> [Activity] Lines that include "DIVA" make up the answer; copy all of them from the data below.

Dataset content: Begin

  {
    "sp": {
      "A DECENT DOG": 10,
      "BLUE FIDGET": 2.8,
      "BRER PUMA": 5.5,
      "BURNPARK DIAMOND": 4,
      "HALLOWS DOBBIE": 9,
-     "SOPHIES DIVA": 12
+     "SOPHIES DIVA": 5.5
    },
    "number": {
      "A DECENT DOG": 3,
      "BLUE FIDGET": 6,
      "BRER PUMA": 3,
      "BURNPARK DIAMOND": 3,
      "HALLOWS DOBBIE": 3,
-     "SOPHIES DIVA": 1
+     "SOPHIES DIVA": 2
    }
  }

Dataset content: End
Dataset content: Begin

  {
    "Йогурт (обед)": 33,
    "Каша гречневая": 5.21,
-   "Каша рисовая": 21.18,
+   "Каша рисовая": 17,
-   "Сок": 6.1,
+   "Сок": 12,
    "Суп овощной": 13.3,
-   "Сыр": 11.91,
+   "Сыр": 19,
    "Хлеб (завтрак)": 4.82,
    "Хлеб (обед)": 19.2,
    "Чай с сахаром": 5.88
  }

Dataset content: End

> [Written answer]
-     "SOPHIES DIVA": 12
+     "SOPHIES DIVA": 5.5
-     "SOPHIES DIVA": 1
+     "SOPHIES DIVA": 2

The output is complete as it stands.